In the case of the data that was loaded in Section 1.1, we can readily plot histograms using the Image class object called img:

hist(img)

Figure 1: Running the hist function on the img object returns the final image’s frequency distribution

To extract individual histograms for each image, we alter our ealier code by introducing the hist(...) function within a for-loop that breaks at the maximum number of images. To return single-channel intensity frequencies, the image is converted to grayscale using the channel(...) function:

par(mfrow = c(2,2)) # Set parameters to accommodate plots

for(i in 1:file_num) {
  readImage(files = list.files(pattern = "vlc", recursive = TRUE)[i]) -> img 
  hist(
    channel(
      img, mode = "gray"
      ), xlim = c(0,1)
  )
}

Figure 2: Histograms for each of the images stored in the img object

Figure 3: The respective images in sequence. The subject matter are three stills of a video of a maturing butternut squash captured using the VideoLAN Clime snapshot feature. Source: the author

Naturally, if the task is analyse hundreds of images, histograms will quickly fall out of favour. Therefore, it is efficient to examine differences by scrutinising shifts in each histogram’s (pixel-intensity) median.
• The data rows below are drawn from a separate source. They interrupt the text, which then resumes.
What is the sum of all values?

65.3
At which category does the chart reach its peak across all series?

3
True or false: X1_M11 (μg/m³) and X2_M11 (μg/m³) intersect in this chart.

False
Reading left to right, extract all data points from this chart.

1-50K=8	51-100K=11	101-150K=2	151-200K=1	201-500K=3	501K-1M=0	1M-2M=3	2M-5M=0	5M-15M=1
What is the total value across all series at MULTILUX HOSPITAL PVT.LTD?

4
2.1 Extracting medians from intensity plots

The process for extracting the median from an object is as denoted by the following equations:

\[ \mu = X \left [ \frac{n+1}{2} \right ] \tag{1}\]
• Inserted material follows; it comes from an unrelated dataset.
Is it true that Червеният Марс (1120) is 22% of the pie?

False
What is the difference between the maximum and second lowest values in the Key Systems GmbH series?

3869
\[ \mu' = \frac{X \left [ \frac{n}{2} \right ] + \left[ \frac{n}{2} + 1 \right ] }{2} \tag{2}\]

Equation 1 calculates the \(\mu\) when a sample is even; Equation 2 is used when a sample is uneven/odd. To distinguish the latter process, the notation \(\mu'\) is used. R’s implementation flexibly adapts according to protocols established by Becker et al (1988). This is evoked using the median(...) function on the img data created in Section 1.1.

As a for-loop is introduced, both formulaic processes can augmented to produce the following loop:

\[ \bigcup_{i=1}^{\mu \cdot n}x_i = \mu(1...n) \]
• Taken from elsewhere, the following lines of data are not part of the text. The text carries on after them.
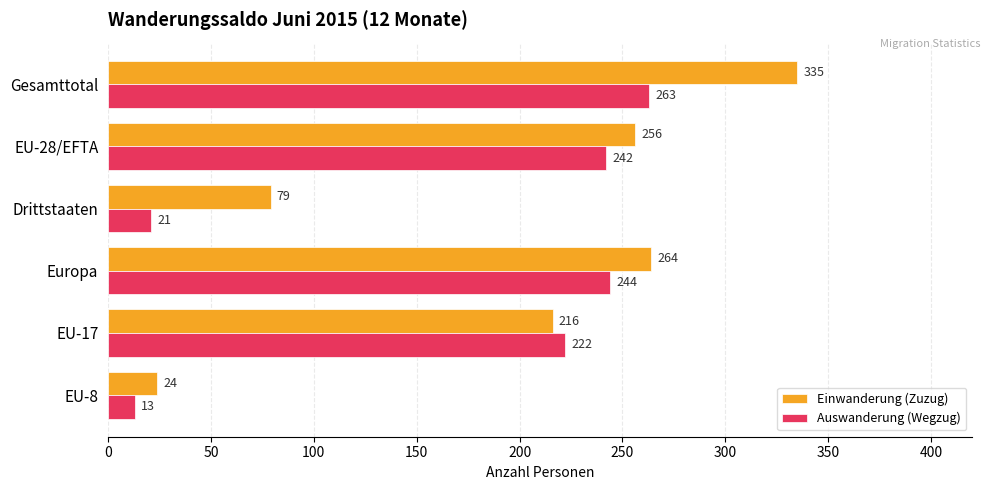

What is the difference between the maximum and minimum values in the Einwanderung (Zuzug) series?

311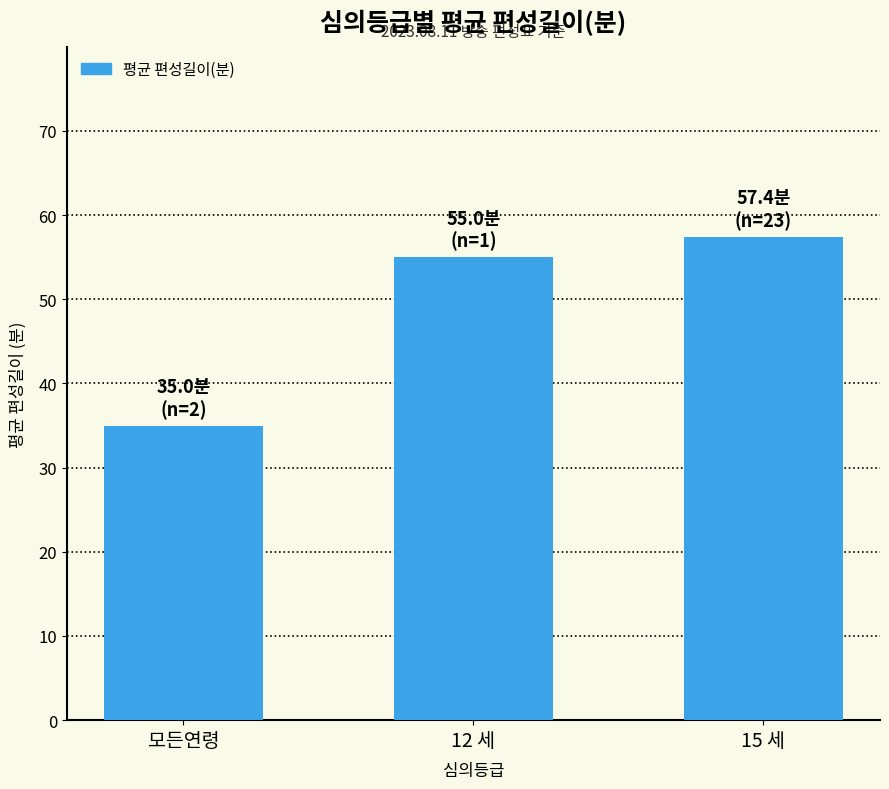

Rank the categories by value from lowest to highest.

모든연령, 12 세, 15 세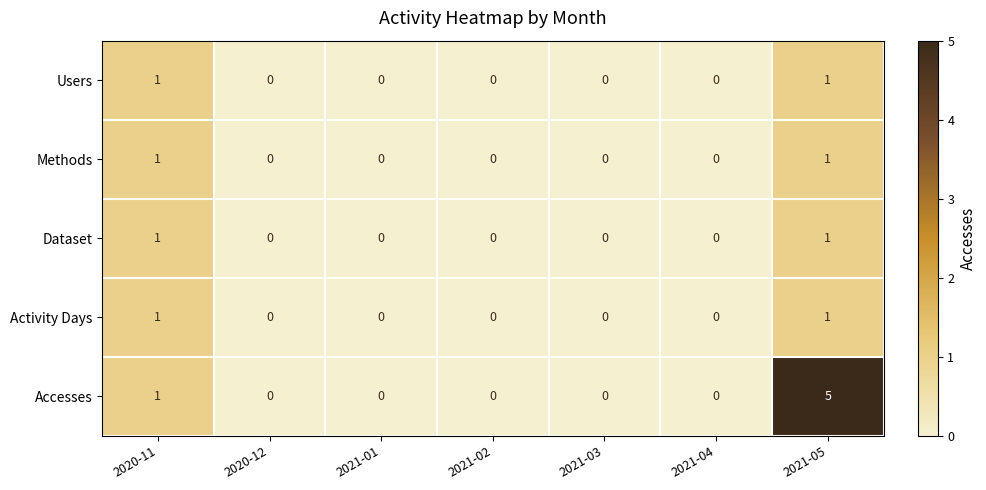

What is the difference between the highest and lowest values at 2021-05?

4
The \(\bigcup\) represents the unified object created by the readImage(...) function that contains the metadata from \(x_i\) number of images. The process in R (with printed result) is as follows:

for(i in 1:file_num) {
  readImage(files = list.files(pattern = "vlc",
                               recursive = TRUE)[i]) -> img 
  print(median(img))
}
[1] 0.1843137
[1] 0.1686275
[1] 0.1882353
Note

Logic dictates that an increased median is relative to an increase in lighter gradient tones in an image.

To save the outputs, it is recommended that a data frame be created before hand and then to use the rbind function to store the outputs. For example

new_data <- data.frame()

for(i in 1:file_num) {
  readImage(files = list.files(pattern = "vlc",
                               recursive = TRUE)[i]) -> img 
  print(median(img)) -> results
  new_data <- rbind(new_data, results)
}
[1] 0.1843137
[1] 0.1686275
[1] 0.1882353
colnames(new_data) <- "Medians"

# Previewing the analytical result:
print(new_data$Medians)
[1] 0.1843137 0.1686275 0.1882353

2.2 Recommended post-analysis

As we are dealing with medians, it is inferred that the data follows a non-parametric distribution, where it is advisable to scruntise the data in its rank-transformed state. Specifically:

  • When dealing with unpaired data, use a Mann-Whitney \(U\) test.
  • When dealing with paired data, use a Wilcoxon signed rank test.
  • When dealing with multiple ordinal series, use the Kruskal-Wallis \(H\) test.

References

Becker, R.A., Chambers, J.M. and Wilks, A.R. (1988) The new s, Language.
McNamara, G. (2005) Color balancing histology images for presentations and publication, Journal of Histotechnology, 28(2), 81–88.
Pau, G., Fuchs, F., Sklyar, O., et al (2010) EBImage—an r package for image processing with applications to cellular phenotypes, Bioinformatics, 26(7), 979–981, doi: 10.1093/bioinformatics/btq046.
Valente, T., Ventura, D., Matiddi, M., et al (2023) Image processing tools in the study of environmental contamination by microplastics: Reliability and perspectives, Environmental Science and Pollution Research, 30(1), 298–309.
Xu, L., Ma, H. and Wang, Z. (2022) Soil salinity and soil water content estimation using digital images in coastal field: A case study in yancheng city of jiangsu province, china, Chinese Geographical Science, 32(4), 676–685.